● **Records shown**:
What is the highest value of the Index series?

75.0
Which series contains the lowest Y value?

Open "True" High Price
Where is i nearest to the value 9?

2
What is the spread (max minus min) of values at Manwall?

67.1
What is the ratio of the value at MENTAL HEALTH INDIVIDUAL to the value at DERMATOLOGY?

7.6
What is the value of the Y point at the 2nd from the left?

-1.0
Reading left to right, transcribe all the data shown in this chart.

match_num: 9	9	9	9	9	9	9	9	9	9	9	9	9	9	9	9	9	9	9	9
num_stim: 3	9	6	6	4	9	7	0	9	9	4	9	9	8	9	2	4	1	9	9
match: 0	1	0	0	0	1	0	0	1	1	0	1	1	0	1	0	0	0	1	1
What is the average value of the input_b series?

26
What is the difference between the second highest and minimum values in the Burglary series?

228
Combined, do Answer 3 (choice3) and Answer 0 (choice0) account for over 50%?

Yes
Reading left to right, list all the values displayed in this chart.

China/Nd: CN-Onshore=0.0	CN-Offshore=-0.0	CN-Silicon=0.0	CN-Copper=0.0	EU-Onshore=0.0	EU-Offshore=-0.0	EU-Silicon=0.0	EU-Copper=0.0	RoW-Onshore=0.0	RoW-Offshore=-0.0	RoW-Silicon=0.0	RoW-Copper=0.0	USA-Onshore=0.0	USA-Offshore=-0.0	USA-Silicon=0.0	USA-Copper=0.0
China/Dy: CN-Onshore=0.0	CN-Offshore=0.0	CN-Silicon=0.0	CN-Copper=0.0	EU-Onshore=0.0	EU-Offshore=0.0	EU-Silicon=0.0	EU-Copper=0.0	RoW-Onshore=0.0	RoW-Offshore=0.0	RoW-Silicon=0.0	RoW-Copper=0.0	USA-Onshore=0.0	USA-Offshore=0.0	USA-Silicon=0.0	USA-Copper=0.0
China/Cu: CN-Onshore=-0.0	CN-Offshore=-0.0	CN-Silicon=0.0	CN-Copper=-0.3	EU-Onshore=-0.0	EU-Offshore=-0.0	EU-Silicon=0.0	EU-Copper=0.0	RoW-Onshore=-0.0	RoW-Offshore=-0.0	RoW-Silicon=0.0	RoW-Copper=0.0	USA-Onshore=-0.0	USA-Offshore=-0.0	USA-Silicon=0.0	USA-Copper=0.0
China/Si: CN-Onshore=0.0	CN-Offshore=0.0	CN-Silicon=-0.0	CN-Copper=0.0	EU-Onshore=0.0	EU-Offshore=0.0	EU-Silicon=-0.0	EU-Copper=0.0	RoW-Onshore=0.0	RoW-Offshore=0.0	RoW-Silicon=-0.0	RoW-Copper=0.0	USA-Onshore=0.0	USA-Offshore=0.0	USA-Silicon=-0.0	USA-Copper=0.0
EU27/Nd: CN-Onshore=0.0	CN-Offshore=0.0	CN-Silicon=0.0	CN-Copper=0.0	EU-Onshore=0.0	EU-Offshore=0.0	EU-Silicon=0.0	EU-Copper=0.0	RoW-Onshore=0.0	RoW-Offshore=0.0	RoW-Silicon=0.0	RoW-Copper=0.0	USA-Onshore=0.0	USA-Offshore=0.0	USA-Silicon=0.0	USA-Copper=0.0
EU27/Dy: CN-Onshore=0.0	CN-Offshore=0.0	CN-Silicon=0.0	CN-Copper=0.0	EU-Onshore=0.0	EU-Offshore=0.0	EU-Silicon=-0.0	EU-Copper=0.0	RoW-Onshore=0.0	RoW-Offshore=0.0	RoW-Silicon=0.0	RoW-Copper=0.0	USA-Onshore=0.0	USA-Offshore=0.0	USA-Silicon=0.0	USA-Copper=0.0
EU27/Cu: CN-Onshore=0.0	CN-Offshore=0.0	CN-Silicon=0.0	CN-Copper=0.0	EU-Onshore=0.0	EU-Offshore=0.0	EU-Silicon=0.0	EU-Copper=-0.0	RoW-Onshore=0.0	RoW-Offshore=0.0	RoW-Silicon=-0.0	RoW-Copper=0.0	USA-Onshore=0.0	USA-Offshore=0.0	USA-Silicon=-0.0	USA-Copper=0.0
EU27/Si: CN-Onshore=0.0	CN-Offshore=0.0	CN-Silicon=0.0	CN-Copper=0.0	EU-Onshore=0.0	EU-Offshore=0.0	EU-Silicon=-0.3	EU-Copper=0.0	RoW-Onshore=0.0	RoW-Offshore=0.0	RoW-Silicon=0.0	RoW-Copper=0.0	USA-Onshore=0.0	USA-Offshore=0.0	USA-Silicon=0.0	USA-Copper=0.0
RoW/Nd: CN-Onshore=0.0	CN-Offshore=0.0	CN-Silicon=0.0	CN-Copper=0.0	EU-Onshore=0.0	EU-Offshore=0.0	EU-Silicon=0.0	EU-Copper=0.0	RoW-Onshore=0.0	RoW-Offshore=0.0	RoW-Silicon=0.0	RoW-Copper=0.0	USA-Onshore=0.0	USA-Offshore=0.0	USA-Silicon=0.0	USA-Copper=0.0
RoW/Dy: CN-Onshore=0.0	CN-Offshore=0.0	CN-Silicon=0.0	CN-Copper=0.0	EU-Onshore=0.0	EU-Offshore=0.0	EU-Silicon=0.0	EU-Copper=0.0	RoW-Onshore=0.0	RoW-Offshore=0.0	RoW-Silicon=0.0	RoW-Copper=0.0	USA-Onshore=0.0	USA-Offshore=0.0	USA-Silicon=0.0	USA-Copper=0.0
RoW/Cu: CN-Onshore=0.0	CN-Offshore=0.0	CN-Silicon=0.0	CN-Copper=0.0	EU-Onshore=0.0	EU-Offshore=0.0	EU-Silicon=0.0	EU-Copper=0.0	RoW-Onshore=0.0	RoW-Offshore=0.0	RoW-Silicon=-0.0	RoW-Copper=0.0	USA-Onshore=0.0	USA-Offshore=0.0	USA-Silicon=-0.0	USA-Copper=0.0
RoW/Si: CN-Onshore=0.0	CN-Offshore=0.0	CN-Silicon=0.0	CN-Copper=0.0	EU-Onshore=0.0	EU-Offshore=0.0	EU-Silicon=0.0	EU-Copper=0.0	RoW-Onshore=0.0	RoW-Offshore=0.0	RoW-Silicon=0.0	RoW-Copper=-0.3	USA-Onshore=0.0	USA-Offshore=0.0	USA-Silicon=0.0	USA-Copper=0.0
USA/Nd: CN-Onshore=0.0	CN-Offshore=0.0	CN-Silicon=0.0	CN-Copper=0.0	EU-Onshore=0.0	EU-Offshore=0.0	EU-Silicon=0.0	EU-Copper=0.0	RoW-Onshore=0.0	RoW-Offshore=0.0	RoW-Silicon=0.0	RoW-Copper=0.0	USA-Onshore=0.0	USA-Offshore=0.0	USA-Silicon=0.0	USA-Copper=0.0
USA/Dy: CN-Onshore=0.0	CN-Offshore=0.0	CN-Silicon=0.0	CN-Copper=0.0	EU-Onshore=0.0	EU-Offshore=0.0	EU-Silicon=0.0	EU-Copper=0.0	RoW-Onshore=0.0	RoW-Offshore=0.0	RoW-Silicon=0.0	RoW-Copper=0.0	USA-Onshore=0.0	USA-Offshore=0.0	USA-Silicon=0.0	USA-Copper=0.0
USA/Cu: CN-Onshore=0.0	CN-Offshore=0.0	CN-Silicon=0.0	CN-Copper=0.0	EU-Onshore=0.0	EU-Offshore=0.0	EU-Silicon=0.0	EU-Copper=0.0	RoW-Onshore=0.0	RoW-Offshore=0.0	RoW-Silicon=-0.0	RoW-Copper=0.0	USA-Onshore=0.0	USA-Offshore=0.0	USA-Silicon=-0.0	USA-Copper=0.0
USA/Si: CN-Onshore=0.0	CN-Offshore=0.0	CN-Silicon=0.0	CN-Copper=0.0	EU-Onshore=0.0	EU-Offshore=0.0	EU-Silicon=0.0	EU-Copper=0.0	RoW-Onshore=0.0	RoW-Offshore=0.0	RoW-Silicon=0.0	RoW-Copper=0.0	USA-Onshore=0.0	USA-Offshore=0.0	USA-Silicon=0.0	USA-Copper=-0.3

● **Goal of the exercise**: Can you copy out the records above word for word, from the very beginning down through the line containing "What is the average", and nothing past it?

● **Reply**:
What is the highest value of the Index series?

75.0
Which series contains the lowest Y value?

Open "True" High Price
Where is i nearest to the value 9?

2
What is the spread (max minus min) of values at Manwall?

67.1
What is the ratio of the value at MENTAL HEALTH INDIVIDUAL to the value at DERMATOLOGY?

7.6
What is the value of the Y point at the 2nd from the left?

-1.0
Reading left to right, transcribe all the data shown in this chart.

match_num: 9	9	9	9	9	9	9	9	9	9	9	9	9	9	9	9	9	9	9	9
num_stim: 3	9	6	6	4	9	7	0	9	9	4	9	9	8	9	2	4	1	9	9
match: 0	1	0	0	0	1	0	0	1	1	0	1	1	0	1	0	0	0	1	1
What is the average value of the input_b series?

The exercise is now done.